I have fixed a bug in NetBSD's tail(1), it turns out FreeBSD also has it.
Below is the original Problem Report incl. steps to reproduce; attached is a
patch adapted to FreeBSD's tail.
[Quoting from http://gnats.netbsd.org/cgi-bin/query-pr-single.pl?number=50322]
>Description:
The point of tail -F /some/file is to follow the contents in /some/file, even
if /some/file is occasionally replaced with a different file, e.g. due to
newsyslog(8) running. In this mode of operation, standard input is ignored, as
it should be.
Now, if standard input happens to be closed, for example by running
tail -F /some/file <&-
or by it being used inside a script that has its standard input closed
(possibly as a result of daemonizing the script), tail's attempt to fopen(3)

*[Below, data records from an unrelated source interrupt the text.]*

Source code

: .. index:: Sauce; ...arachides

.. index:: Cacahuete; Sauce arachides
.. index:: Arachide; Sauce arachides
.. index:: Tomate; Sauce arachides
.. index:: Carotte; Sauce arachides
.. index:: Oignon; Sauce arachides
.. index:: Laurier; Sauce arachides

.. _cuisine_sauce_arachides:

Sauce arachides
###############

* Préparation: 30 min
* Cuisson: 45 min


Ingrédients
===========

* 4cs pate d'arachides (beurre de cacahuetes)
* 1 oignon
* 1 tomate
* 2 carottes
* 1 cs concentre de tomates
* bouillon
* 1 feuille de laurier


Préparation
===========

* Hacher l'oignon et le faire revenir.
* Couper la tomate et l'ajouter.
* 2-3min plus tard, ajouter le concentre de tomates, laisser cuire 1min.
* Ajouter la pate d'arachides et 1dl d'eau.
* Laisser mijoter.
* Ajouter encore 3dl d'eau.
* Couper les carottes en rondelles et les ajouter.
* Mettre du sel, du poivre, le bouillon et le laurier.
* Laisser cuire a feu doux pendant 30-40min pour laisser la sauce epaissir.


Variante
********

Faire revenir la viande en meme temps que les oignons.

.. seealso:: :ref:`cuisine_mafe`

/some/file will open the file at fd 0 - the typical fd for stdin.
However, later on, tail effectively uses fd == 0 to determine whether it is
reading from stdin or not. If /some/file was opened at fd 0, tail will hence
consider itself to be reading from stdin and omit adding the vnode filters to
kqueue/kevent.
The result is that it will not follow the file after newsyslog(8) rotated the
file away; it will instead forever be stuck in kevent(2).
I've been hit by this for a long time, only yesterday managed to finally find
this (Heisen)bug.
The root cause of the problem is that tail assumes fd 0 is standard input. It
does this in two places by comparing `fileno(fp)` to `STDIN_FILENO`. (`fp`
being a FILE * as returned by fopen(3) or freopen(3)).
It should instead compare `fp` to `stdin`.
>How-To-Repeat:
Terminal 1:
$ touch /tmp/foo
$ tail -F /tmp/foo <&-
Terminal 2:
$ echo foo >>/tmp/foo # Outputs 'foo' on Terminal 1
$ rm /tmp/foo
$ echo bar >>/tmp/foo # SHOULD output 'bar' on Terminal 1, but does not.